The Feedback Loop Between Recommendation Systems and Reactive Users
Atefeh Mollabagher, Parinaz Naghizadeh
TL;DR
This work studies the closed-loop between recommender platforms and reactive users who can opt out of engaging with recommended content. It develops a formal model where a user's opinion $x_k\in[-1,1]$ evolves under platform recommendations $u_k\in[-1,1]$, with a binary click indicator, and where both platform and user maximize respective utilities over a horizon $K$. The authors introduce three agent policies (fixed, decreasing, adaptive decreasing) and two platform policies (fixed recommendations, explore periodically), and derive finite-time and asymptotic characterizations of opinion dynamics: under fixed recommendations the opinion drifts toward $u_0$ with limit $\eta x_0 + (1-\eta) u_0$, under decreasing policies the drift is eliminated or limited, and under adaptive decreasing it remains within a bounded drift around the innate opinion $x_0$. They prove that reactive policies can prevent or restrict undesirable opinion shifts and that, depending on parameters, adaptive decreasing can yield higher long-run utility than fixed strategies. Numerical experiments validate these insights and illustrate macroscopic effects on population opinion distributions and platform payoffs, as well as the impact of exploration on transient dynamics.
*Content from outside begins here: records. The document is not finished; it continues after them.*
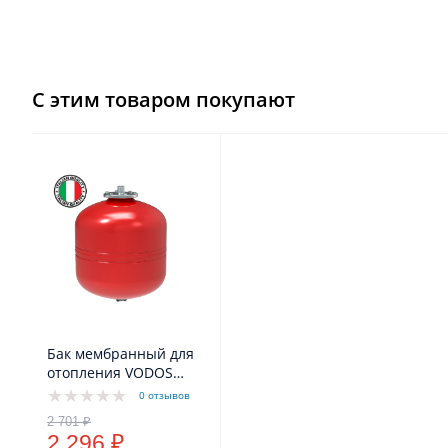
С этим товаром покупают
Бак мембранный для
отопления VODOS
HEAT 8л ( 5bar, G 3/4
0 отзывов
`` НР, мембрана EPDM
+100`C SE.FA Italy)
2 296 ₽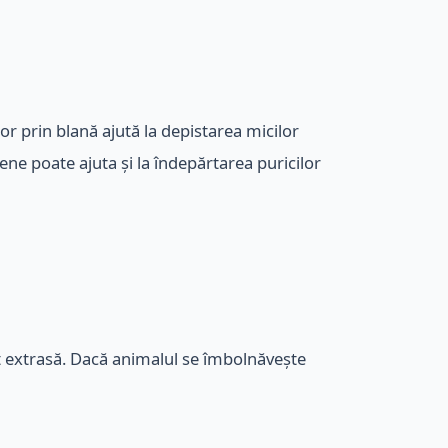
or prin blană ajută la depistarea micilor
tene poate ajuta și la îndepărtarea puricilor
st extrasă. Dacă animalul se îmbolnăvește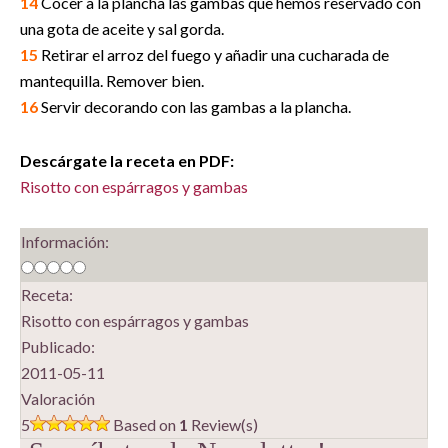
14
Cocer a la plancha las gambas que hemos reservado con
una gota de aceite y sal gorda.
15
Retirar el arroz del fuego y añadir una cucharada de
mantequilla. Remover bien.
16
Servir decorando con las gambas a la plancha.
Descárgate la receta en PDF:
Risotto con espárragos y gambas
Información:
Receta:
Risotto con espárragos y gambas
Publicado:
2011-05-11
Valoración
5
Based on
1
Review(s)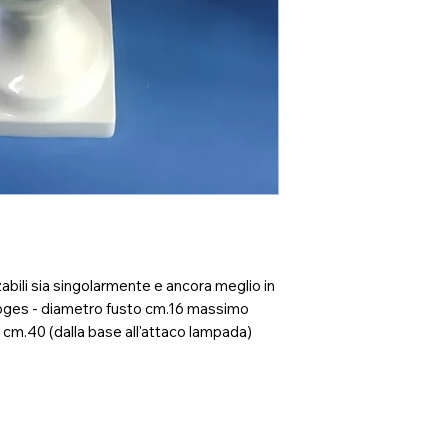
zzabili sia singolarmente e ancora meglio in
imoges - diametro fusto cm.16 massimo
 cm.40 (dalla base all'attaco lampada)
Dati Generali
Ditta individuale: Vial Maria Gabriella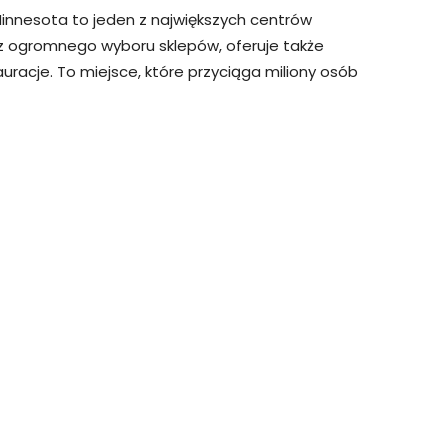
Minnesota to jeden z największych centrów
 ogromnego wyboru sklepów, oferuje także
stauracje. To miejsce, które przyciąga miliony osób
The work highlights practical implications for user strategy design and platform regulation, offering a framework to balance engagement with resistance to opinion drift.
Abstract
Recommendation systems underlie a variety of online platforms. These recommendation systems and their users form a feedback loop, wherein the former aims to maximize user engagement through personalization and the promotion of popular content, while the recommendations shape users' opinions or behaviors, potentially influencing future recommendations. These dynamics have been shown to lead to shifts in users' opinions. In this paper, we ask whether reactive users, who are cognizant of the influence of the content they consume, can prevent such changes by actively choosing whether to engage with recommended content. We first model the feedback loop between reactive users' opinion dynamics and a recommendation system. We study these dynamics under three different policies - fixed content consumption (a passive policy), and decreasing or adaptive decreasing content consumption (reactive policies). We analytically show how reactive policies can help users effectively prevent or restrict undesirable opinion shifts, while still deriving utility from consuming content on the platform. We validate and illustrate our theoretical findings through numerical experiments.